URI: 
       # taz.de -- Urteil des Menschenrechtsgerichtshofs: Gesichtsschleier-Verbot rechtens
       
       > Das Verbot von Gesichtsschleiern in Frankreich stellt keine
       > Menschenrechtsverletzung dar. Gegen das Gesetz hatte eine junge Muslimin
       > geklagt.
       
   IMG Bild: Bleibt verboten: Verschleierung in Frankreich.
       
       FREIBURG taz | Das französische Vollverschleierungs-Verbot verstößt nicht
       gegen die europäischen Menschenrechte. Eine französische Muslimin
       scheiterte jetzt mit einer Klage beim Europäischen Gerichtshof für
       Menschenrechte (EGMR) in Straßburg. Der „Respekt für die Bedingungen des
       Zusammenlebens“ sei ein legitimes Ziel für ein derartiges Verbot, urteilten
       die Richter.
       
       Seit 2011 ist es in Frankreich untersagt, in der Öffentlichkeit
       Kleidungsstücke zu tragen, die das Gesicht verhüllen. Gemeint sind damit
       zum Beispiel die in Afghanistan üblichen Burkas, bei denen auf Augenhöhe
       ein Stoffgitter sitzt, oder der aus Saudi-Arabien stammende Niqab, der für
       die Augen einen Schlitz freilässt. Ausnahmeregelungen gibt es für
       Motorradhelme und Karnevalsmasken.
       
       Betroffen sind von dem Verbot allerdings nur rund zwei- bis viertausend
       Frauen in Frankreich, die einen Vollschleier tragen. Das normale Kopftuch
       ist nicht verboten, weil das Gesicht weiter zu sehen ist. Wer gegen das
       Gesetz verstößt, muss 150 Euro Bußgeld bezahlen oder einen Staatsbürgerkurs
       besuchen.

ANGEZEIGTE EINTRÄGE:

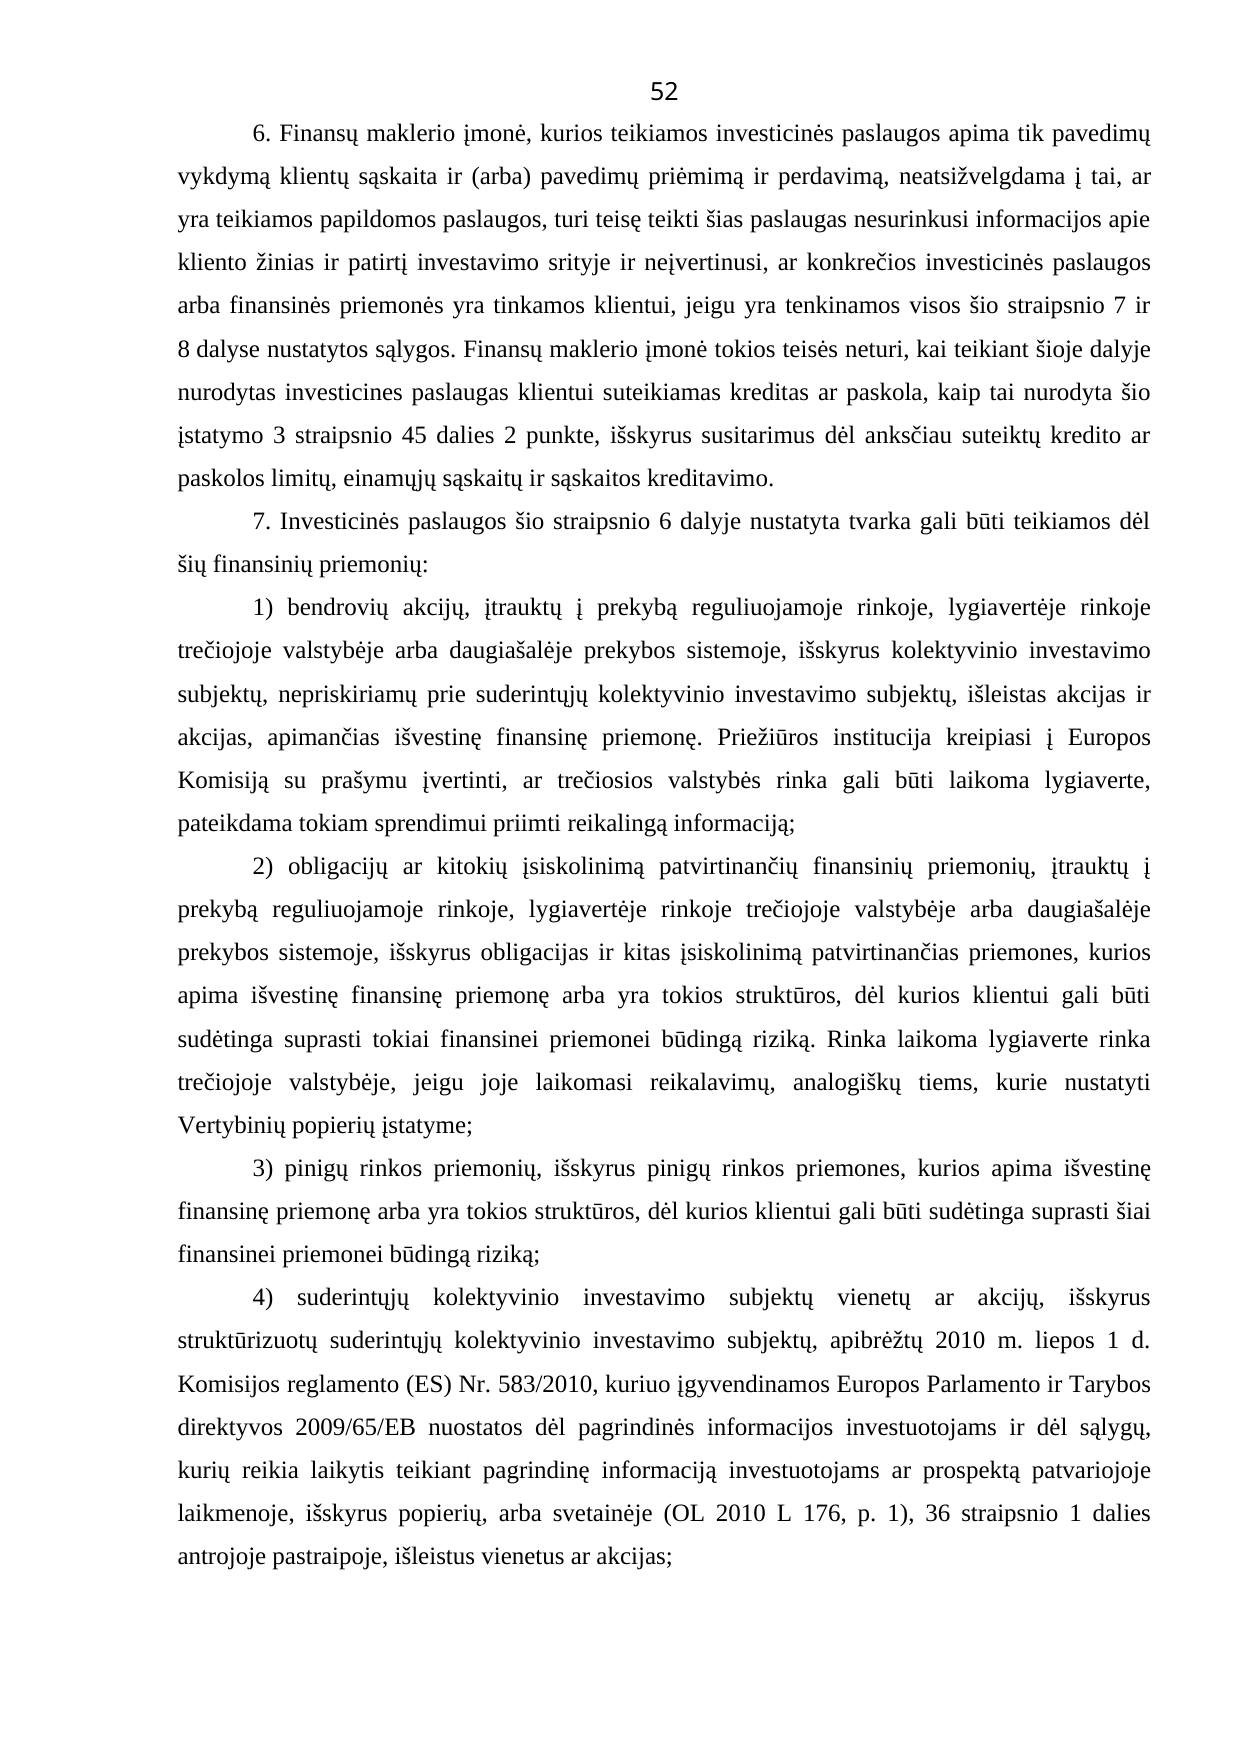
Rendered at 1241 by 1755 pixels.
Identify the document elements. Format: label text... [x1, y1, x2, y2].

text 2) obligacijų ar kitokių įsiskolinimą patvirtinančių finansinių priemonių, įtrauktų į prekybą reguliuojamoje rinkoje, lygiavertėje rinkoje trečiojoje valstybėje arba daugiašalėje prekybos sistemoje, išskyrus obligacijas ir kitas įsiskolinimą patvirtinančias priemones, kurios apima išvestinę finansinę priemonę arba yra tokios struktūros, dėl kurios klientui gali būti sudėtinga suprasti tokiai finansinei priemonei būdingą riziką. Rinka laikoma lygiaverte rinka trečiojoje valstybėje, jeigu joje laikomasi reikalavimų, analogiškų tiems, kurie nustatyti Vertybinių popierių įstatyme; [177, 851, 1152, 1139]
text 4) suderintųjų kolektyvinio investavimo subjektų vienetų ar akcijų, išskyrus struktūrizuotų suderintųjų kolektyvinio investavimo subjektų, apibrėžtų 2010 m. liepos 1 d. Komisijos reglamento (ES) Nr. 583/2010, kuriuo įgyvendinamos Europos Parlamento ir Tarybos direktyvos 2009/65/EB nuostatos dėl pagrindinės informacijos investuotojams ir dėl sąlygų, kurių reikia laikytis teikiant pagrindinę informaciją investuotojams ar prospektą patvariojoje laikmenoje, išskyrus popierių, arba svetainėje (OL 2010 L 176, p. 1), 36 straipsnio 1 dalies antrojoje pastraipoje, išleistus vienetus ar akcijas; [177, 1282, 1152, 1570]
text 1) bendrovių akcijų, įtrauktų į prekybą reguliuojamoje rinkoje, lygiavertėje rinkoje trečiojoje valstybėje arba daugiašalėje prekybos sistemoje, išskyrus kolektyvinio investavimo subjektų, nepriskiriamų prie suderintųjų kolektyvinio investavimo subjektų, išleistas akcijas ir akcijas, apimančias išvestinę finansinę priemonę. Priežiūros institucija kreipiasi į Europos Komisiją su prašymu įvertinti, ar trečiosios valstybės rinka gali būti laikoma lygiaverte, pateikdama tokiam sprendimui priimti reikalingą informaciją; [177, 592, 1152, 837]
text 7. Investicinės paslaugos šio straipsnio 6 dalyje nustatyta tvarka gali būti teikiamos dėl šių finansinių priemonių: [177, 506, 1152, 578]
text 6. Finansų maklerio įmonė, kurios teikiamos investicinės paslaugos apima tik pavedimų vykdymą klientų sąskaita ir (arba) pavedimų priėmimą ir perdavimą, neatsižvelgdama į tai, ar yra teikiamos papildomos paslaugos, turi teisę teikti šias paslaugas nesurinkusi informacijos apie kliento žinias ir patirtį investavimo srityje ir neįvertinusi, ar konkrečios investicinės paslaugos arba finansinės priemonės yra tinkamos klientui, jeigu yra tenkinamos visos šio straipsnio 7 ir 8 dalyse nustatytos sąlygos. Finansų maklerio įmonė tokios teisės neturi, kai teikiant šioje dalyje nurodytas investicines paslaugas klientui suteikiamas kreditas ar paskola, kaip tai nurodyta šio įstatymo 3 straipsnio 45 dalies 2 punkte, išskyrus susitarimus dėl anksčiau suteiktų kredito ar paskolos limitų, einamųjų sąskaitų ir sąskaitos kreditavimo. [177, 118, 1152, 492]
text 3) pinigų rinkos priemonių, išskyrus pinigų rinkos priemones, kurios apima išvestinę finansinę priemonę arba yra tokios struktūros, dėl kurios klientui gali būti sudėtinga suprasti šiai finansinei priemonei būdingą riziką; [177, 1153, 1152, 1268]
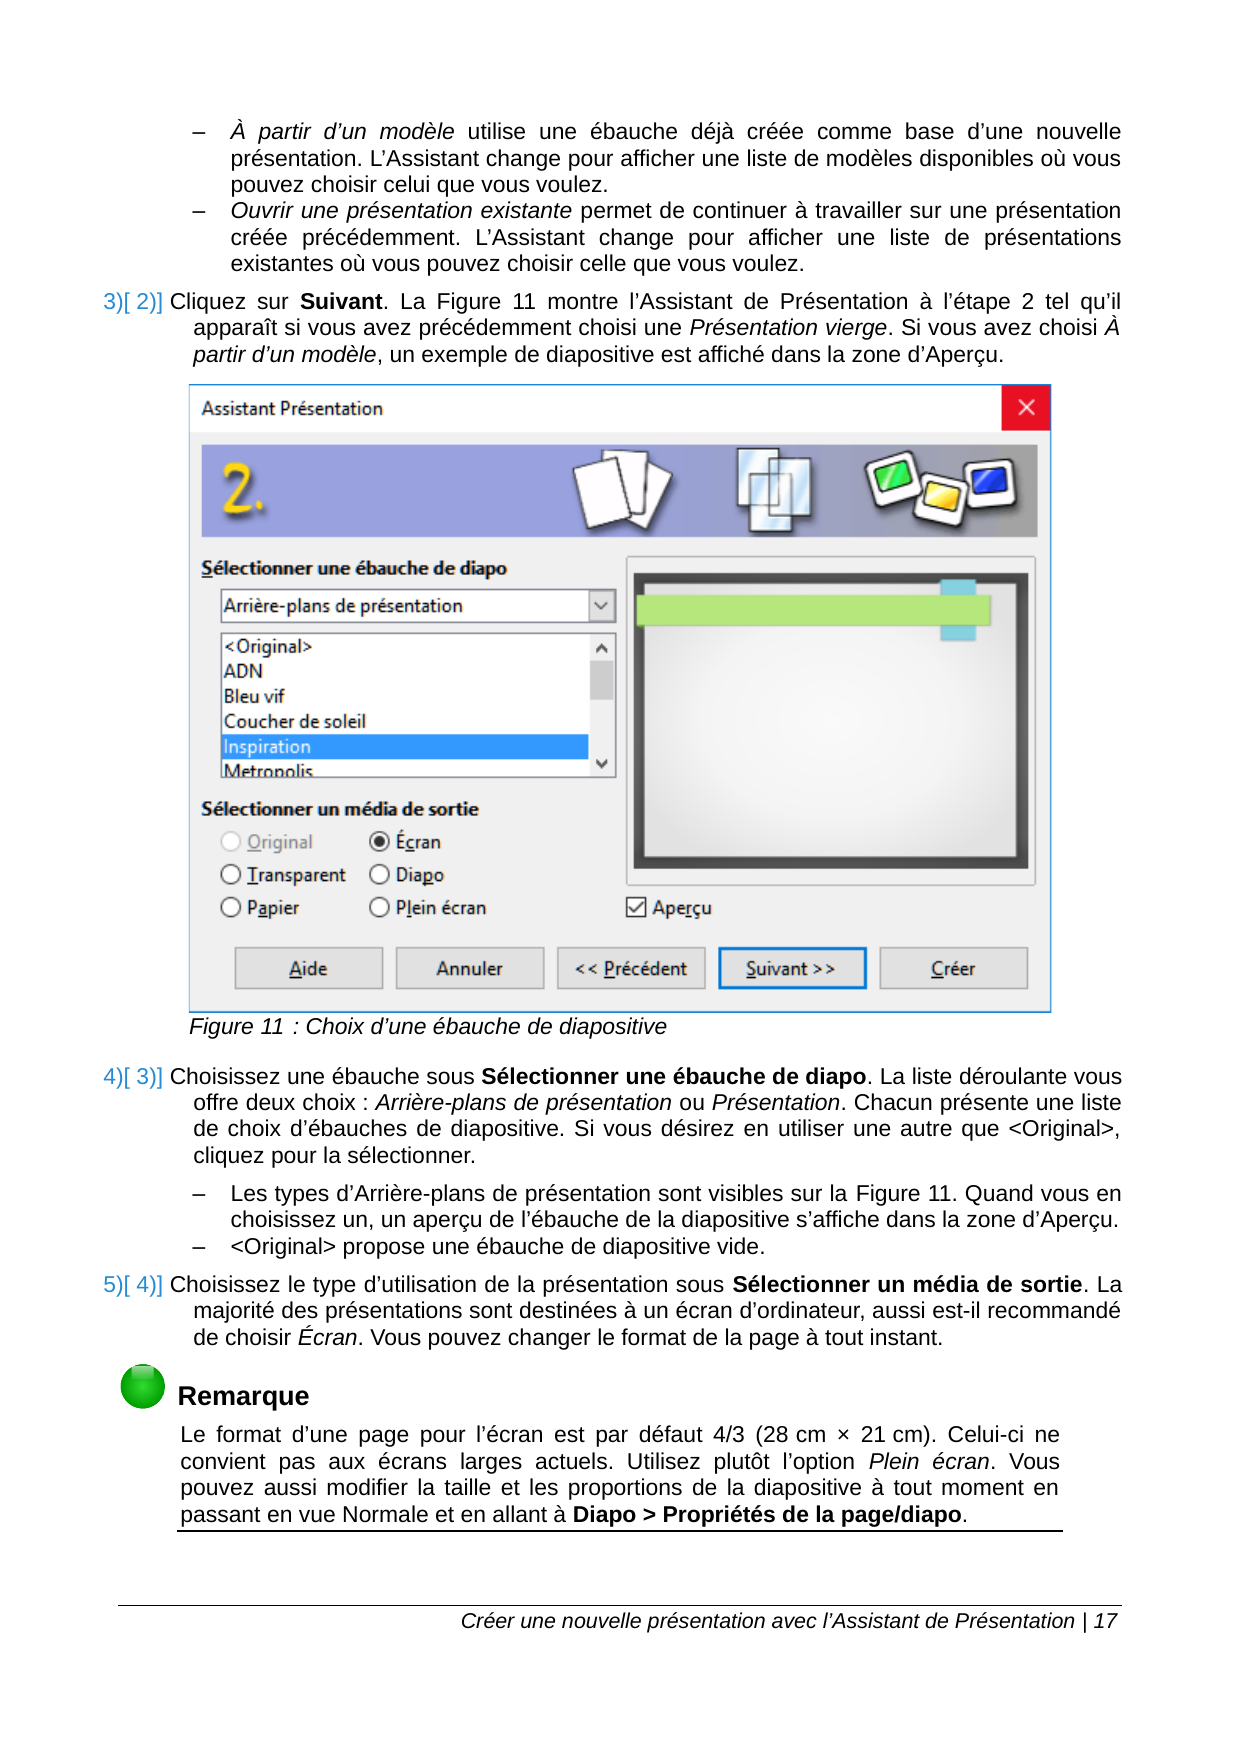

AUFGABENSTELLUNG:
a - Wie viel Bußgeld muss laut dem Textauszug zum Gesichtsschleier-Verbot zahlen, wer gegen das Gesetz verstößt?
b - Wiederhole aus dem Textauszug wörtlich den Abschnitt, der mit den Worten „Seit 2011 ist“ beginnt und mit „Motorradhelme und Karnevalsmasken.“ endet.

LÖSUNGEN:
a - 150 Euro.

b -
Seit 2011 ist es in Frankreich untersagt, in der Öffentlichkeit
       Kleidungsstücke zu tragen, die das Gesicht verhüllen. Gemeint sind damit
       zum Beispiel die in Afghanistan üblichen Burkas, bei denen auf Augenhöhe
       ein Stoffgitter sitzt, oder der aus Saudi-Arabien stammende Niqab, der für
       die Augen einen Schlitz freilässt. Ausnahmeregelungen gibt es für
       Motorradhelme und Karnevalsmasken.